Und doch waren der weite Weg und die Hungergefühle nicht das Schlimmste. Wie für Tausende andere Mädchen in ländlichen und schwer zugänglichen Teilen Kenias beginnt Carols Tag nicht damit, sich für die Schule fertig zu machen. Nachdem sie um 4:30 Uhr aufgestanden ist, macht sie für ihre Familie Frühstück und putzt ihr Haus aus Lehm und Stroh. Wenn sie nach der Schule nach Hause zurückkehrt, spült sie das Geschirr und hilft beim Abendessen. Wenn diese Hausarbeiten erledigt sind, ist Carol normalerweise zu müde, um ihre Hausaufgaben zu machen.

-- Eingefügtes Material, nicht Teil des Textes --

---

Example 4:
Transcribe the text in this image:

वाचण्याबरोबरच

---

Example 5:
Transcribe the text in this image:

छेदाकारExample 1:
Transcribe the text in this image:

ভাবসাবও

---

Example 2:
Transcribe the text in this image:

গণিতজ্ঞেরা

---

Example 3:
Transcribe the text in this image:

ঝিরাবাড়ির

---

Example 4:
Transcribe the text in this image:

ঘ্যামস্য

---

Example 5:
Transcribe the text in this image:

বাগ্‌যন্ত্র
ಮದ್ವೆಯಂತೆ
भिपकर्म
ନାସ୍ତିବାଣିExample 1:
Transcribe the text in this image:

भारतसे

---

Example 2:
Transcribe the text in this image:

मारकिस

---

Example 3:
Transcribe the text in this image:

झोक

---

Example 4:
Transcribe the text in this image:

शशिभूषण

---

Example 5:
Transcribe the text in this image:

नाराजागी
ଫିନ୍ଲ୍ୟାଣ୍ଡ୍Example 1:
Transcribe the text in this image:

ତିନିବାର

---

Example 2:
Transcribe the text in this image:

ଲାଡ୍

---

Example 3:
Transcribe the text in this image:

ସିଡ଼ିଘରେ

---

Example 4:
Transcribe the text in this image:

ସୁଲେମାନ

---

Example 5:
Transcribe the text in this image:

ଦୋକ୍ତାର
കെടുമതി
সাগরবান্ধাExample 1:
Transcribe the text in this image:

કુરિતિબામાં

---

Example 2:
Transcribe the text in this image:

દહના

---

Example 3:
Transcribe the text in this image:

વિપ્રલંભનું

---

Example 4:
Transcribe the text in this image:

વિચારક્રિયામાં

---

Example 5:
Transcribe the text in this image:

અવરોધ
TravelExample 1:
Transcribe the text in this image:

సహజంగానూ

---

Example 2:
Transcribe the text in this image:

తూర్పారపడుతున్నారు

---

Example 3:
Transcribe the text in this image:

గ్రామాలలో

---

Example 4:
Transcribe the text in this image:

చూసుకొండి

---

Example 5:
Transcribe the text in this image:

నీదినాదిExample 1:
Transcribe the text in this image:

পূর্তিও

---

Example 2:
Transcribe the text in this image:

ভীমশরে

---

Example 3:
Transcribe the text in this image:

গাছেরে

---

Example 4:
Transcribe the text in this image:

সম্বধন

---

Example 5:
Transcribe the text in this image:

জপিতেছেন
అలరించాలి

Doch vor ein paar Jahren änderte sich Carols Leben erheblich: Sie erhielt Zugang zu einer sicheren, schnellen und zuverlässigen Möglichkeit zur Schule zu kommen. World Bicycle Relief, eine amerikanische Wohltätigkeitsorganisation, die Menschen in Afrika kostenlose Fahrräder zur Verfügung stellt, verkürzte ihren Schulweg von zwei Stunden auf 30 Minuten. Jetzt kommt Carol in der Schule an und fühlt sich frisch und ausgeschlafen, und das hat ihre Perspektiven und ihre Leistungen deutlich verbessert. Auch ihre Noten würden sich verbessern, hat sie mir erzählt.

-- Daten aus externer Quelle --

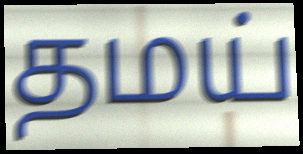
தமய்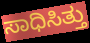
ಸಾಧಿಸಿತ್ತು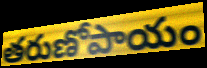
తరుణోపాయం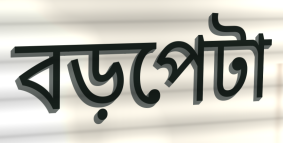
বড়পেটা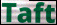
TaftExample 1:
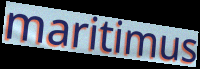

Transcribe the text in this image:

maritimus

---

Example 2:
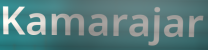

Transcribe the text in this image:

Kamarajar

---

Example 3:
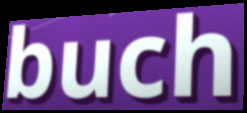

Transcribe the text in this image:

buch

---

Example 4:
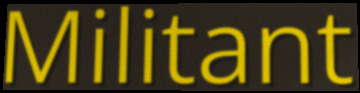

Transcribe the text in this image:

Militant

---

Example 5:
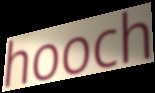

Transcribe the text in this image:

hoochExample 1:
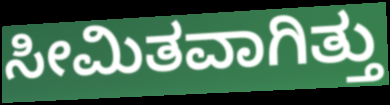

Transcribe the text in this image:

ಸೀಮಿತವಾಗಿತ್ತು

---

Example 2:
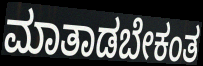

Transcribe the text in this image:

ಮಾತಾಡಬೇಕಂತ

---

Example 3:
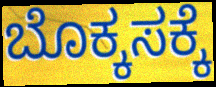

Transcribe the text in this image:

ಬೊಕ್ಕಸಕ್ಕೆ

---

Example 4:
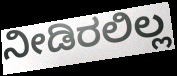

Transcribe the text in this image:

ನೀಡಿರಲಿಲ್ಲ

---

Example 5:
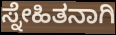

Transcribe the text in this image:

ಸ್ನೇಹಿತನಾಗಿ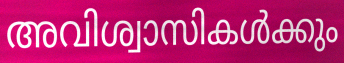
അവിശ്വാസികൾക്കും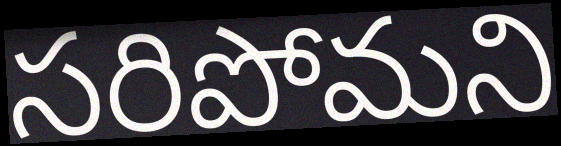
సరిపోమనిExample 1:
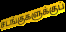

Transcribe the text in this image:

சடங்குகளுக்குப்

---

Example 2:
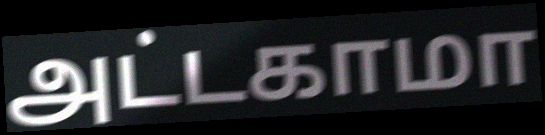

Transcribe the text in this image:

அட்டகாமா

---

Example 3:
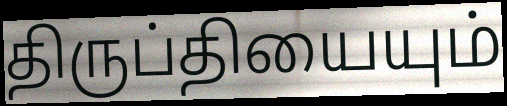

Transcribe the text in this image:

திருப்தியையும்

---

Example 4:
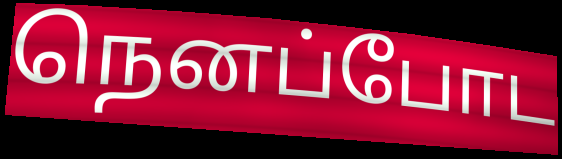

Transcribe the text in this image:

நெனப்போட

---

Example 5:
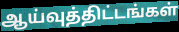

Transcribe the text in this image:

ஆய்வுத்திட்டங்கள்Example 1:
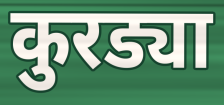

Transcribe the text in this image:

कुरड्या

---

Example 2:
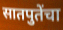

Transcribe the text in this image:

सातपुतेंचा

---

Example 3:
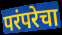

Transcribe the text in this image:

परंपरेचा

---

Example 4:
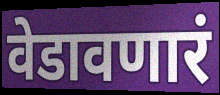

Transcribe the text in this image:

वेडावणारं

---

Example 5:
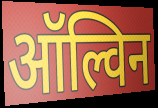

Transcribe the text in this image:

ऑल्विन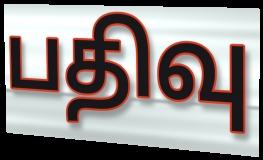
பதிவுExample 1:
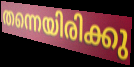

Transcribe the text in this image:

തന്നെയിരിക്കു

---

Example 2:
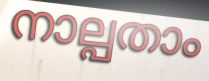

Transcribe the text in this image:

നാല്പതാം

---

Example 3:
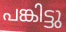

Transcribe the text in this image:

പങ്കിട്ടു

Schülerinnen und Schüler sind nicht die einzigen, die unter einem Mangel an verlässlicher Beförderung leiden. Wenn Bauern, Beschäftigte im Gesundheitswesen und Angestellte des öffentlichen Dienstes nicht rechtzeitig an ihren Arbeitsplatz kommen, sinken Produktivität und Produktion. World Bicycle Relief hat auch diesen Menschen geholfen. Seit 2005 wurden weltweit mehr als 400.000 Fahrräder verteilt, von denen rund zwei Millionen Menschen profitieren. Für Schülerinnen in Kenia hat das Geschenk der Mobilität aber besonders viel verändert.

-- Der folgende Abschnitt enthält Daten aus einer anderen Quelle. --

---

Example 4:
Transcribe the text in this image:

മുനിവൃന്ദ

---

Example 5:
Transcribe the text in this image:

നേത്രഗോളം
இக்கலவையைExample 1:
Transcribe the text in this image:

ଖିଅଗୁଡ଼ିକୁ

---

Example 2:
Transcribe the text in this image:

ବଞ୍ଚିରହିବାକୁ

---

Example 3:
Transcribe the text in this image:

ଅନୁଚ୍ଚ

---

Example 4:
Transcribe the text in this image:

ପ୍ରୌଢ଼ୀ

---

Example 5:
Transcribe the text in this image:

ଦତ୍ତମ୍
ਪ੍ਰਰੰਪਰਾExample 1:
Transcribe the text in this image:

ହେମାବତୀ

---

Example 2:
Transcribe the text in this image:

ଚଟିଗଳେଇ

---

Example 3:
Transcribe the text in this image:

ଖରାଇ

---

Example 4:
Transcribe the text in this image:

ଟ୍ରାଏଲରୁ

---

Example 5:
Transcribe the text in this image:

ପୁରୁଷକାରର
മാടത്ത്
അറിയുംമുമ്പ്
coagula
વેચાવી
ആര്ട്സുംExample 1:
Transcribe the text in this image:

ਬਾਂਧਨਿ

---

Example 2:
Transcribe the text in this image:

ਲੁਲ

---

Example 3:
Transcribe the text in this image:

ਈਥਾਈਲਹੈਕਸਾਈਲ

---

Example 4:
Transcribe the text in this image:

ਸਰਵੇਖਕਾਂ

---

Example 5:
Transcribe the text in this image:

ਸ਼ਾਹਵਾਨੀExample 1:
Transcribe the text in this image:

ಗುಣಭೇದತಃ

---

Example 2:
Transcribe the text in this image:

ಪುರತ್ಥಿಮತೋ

Wenn Carol heute mit ihrem robusten schwarzen Fahrrad zur Schule fährt, baut sie aktiv Geschlechterstereotypen ab, die viele afrikanische Gesellschaften durchdringen. Mädchen stehen unter immensem Druck, die Schule zu verlassen und jung zu heiraten; tatsächlich ist fast ein Viertel aller kenianischen Mädchen – rund 23% – mit 18 Jahren verheiratet. Carols rechtzeitige Ankunft in der Schule fördert ihr Selbstwertgefühl und verschafft ihr die Chance auf schulischen Erfolg. Außerdem bleibt es ihr erspart, mit ausbeuterischen Männern fertig zu werden, die sie früher auf ihrem Fußweg reihenweise belästigt haben.
Dank einer einfachen Veränderung ihrer Mobilität ist der schulische Erfolg für Carol und viele andere kenianische Mädchen in Reichweite gerückt. Kenia hat noch viel zu tun, um dafür zu sorgen, dass jeder junge Mensch, der zur Schule gehen will, die Möglichkeit dazu bekommt. Aber es ist ein tröstlicher Gedanke, dass nicht jede Lösung auf dem langen Weg zur Bildung für alle kompliziert sein muss.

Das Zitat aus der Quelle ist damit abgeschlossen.